---------- MATERIAL FOR THE TASK
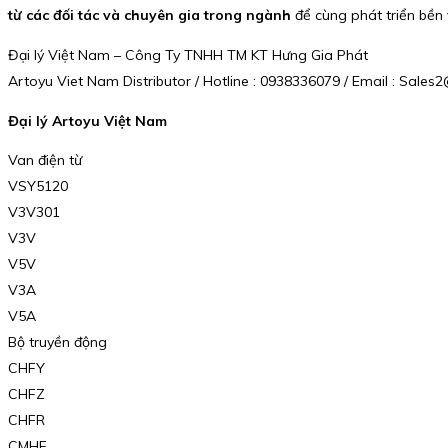
từ các đối tác và chuyên gia trong ngành
để cùng phát triển bền 
Đại lý Việt Nam – Công Ty TNHH TM KT Hưng Gia Phát
Artoyu Viet Nam Distributor / Hotline : 0938336079 / Email : Sal
Đại lý Artoyu Việt Nam
Van điện từ
VSY5120
V3V301
V3V
V5V
V3A
V5A
Bộ truyền động
CHFY
CHFZ
CHFR
CMHF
--------------------
WORK REQUEST -> Across the entries above, tally the lines that contain the string "Việt" and give that figure alone.

RESPONSE AREA -> 2